Number of answers of equation amongs odd natural numbers

Question

How many answer The following Equation has, in set of odd natural numbers?

$x_1+x_2+...+x_k=n$, $k \equiv^2 n$

Solution: Comb ( [(n+k)/2]-1, k-1), comb means combination. how we get this?

Answer 1

If $k$ is odd and $n$ is even, there are no solutions in odd integers. Similarly, if $k$ is even and $n$ is odd, there are no solutions in odd integers. So we may assume that $n$ and $k$ have the same parity (both odd or both even).

The number of solutions of $x_1+\cdots+x_k=n$ in odd positive integers is the number of solutions of $y_1+\cdots+y_k=n+k$ in even positive integers. For we go from odd integers $x_i$ to even positive integers $y_i$ by adding $1$ to each $x_i$, and the process is reversible.

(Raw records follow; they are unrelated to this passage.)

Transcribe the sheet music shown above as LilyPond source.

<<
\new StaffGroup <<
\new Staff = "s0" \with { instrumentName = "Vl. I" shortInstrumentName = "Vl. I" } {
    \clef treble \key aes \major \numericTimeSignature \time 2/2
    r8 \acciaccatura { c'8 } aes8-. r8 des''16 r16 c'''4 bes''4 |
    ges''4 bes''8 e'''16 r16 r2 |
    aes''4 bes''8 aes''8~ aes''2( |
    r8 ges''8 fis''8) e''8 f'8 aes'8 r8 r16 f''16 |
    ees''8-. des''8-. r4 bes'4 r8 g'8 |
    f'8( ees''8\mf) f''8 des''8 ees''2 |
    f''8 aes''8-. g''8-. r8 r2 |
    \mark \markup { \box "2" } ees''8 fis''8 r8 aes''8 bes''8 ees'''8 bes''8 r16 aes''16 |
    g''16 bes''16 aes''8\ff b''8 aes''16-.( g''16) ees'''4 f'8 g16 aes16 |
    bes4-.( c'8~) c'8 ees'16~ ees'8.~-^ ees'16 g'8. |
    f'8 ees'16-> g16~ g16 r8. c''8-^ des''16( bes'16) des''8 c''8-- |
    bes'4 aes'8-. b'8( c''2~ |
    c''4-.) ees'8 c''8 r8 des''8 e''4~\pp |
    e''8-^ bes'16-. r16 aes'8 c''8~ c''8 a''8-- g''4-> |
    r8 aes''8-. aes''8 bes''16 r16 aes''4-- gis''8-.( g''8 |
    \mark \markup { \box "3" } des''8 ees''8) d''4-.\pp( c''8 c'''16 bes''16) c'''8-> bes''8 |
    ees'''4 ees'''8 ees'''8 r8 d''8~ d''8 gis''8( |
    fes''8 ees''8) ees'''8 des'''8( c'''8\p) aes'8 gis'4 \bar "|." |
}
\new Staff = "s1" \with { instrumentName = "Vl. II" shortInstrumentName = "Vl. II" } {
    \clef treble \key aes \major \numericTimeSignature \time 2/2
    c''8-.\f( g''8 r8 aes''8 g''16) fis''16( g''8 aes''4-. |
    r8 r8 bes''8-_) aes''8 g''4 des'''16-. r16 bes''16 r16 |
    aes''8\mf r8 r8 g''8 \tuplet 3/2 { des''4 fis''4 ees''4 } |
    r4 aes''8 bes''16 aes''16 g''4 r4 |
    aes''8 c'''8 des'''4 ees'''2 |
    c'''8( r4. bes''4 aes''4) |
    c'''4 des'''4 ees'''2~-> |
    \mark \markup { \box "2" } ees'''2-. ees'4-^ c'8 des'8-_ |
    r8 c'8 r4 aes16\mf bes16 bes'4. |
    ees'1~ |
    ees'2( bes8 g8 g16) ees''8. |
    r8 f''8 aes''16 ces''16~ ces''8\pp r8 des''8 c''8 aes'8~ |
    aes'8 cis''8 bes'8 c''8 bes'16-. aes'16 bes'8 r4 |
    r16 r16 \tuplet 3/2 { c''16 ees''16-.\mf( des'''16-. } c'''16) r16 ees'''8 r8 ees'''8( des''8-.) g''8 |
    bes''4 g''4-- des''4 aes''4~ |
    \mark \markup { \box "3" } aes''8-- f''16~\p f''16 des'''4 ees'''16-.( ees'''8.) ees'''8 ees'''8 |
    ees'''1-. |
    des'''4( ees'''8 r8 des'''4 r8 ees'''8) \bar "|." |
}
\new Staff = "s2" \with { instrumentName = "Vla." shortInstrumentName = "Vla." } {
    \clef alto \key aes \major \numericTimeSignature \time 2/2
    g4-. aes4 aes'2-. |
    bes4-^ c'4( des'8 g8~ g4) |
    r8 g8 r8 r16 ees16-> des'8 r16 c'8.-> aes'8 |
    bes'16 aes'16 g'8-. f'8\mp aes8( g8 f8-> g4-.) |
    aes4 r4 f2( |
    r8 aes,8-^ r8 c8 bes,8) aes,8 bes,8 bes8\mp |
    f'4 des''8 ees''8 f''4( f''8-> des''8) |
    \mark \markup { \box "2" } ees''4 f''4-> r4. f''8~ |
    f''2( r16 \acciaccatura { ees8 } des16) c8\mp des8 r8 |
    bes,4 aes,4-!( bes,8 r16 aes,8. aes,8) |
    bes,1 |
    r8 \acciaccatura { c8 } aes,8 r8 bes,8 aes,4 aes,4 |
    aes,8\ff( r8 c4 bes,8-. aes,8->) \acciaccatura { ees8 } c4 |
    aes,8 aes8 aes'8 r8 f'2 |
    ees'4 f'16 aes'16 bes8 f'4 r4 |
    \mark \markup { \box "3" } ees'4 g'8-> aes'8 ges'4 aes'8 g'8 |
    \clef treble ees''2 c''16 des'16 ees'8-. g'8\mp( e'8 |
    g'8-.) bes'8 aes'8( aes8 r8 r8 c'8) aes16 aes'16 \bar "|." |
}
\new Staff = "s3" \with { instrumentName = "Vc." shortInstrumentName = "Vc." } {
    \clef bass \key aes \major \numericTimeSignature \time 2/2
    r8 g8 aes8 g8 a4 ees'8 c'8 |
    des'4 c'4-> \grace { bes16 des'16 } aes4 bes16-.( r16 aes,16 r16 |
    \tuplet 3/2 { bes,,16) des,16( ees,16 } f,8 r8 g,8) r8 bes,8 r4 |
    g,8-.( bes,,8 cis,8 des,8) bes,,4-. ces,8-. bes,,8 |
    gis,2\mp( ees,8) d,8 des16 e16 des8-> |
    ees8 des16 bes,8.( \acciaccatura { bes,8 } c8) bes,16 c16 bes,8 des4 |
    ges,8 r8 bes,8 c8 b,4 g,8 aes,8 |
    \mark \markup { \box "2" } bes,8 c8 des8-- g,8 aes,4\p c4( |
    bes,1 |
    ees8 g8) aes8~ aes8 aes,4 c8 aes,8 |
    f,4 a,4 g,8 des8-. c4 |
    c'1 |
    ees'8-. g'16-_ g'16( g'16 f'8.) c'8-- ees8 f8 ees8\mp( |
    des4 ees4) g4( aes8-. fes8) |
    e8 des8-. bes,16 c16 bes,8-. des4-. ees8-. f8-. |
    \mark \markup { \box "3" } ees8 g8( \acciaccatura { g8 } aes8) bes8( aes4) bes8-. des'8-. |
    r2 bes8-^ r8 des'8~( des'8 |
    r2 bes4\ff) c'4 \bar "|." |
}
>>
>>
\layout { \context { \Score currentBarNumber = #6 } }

Similar reasoning shows that the number of solutions of $y_1+\cdots+y_k$ in even positive integers is the same as the number of solutions of $z_1+\cdots+z_k=\frac{n+k}{2}$ in positive integers.

By standard Stars and Bars, there are $\binom{\frac{n+k}{2}-1}{k-1}$ solutions of $z_1+\cdots+z_k=\frac{n+k}{2}$ in positive integers.

Remark: Alternately, the number of solutions of $x_1+\cdots+x_k=n$ is the number of solutions of $v_1+\cdots+v_k=n-k$ in non-negative even integers (subtract $1$ from each $x_i$, which is the same as the number of solutions of $w_1+\cdots+w_k=\frac{n-k}{2}$ in non negative integers. Stars and Bars deals with this problem.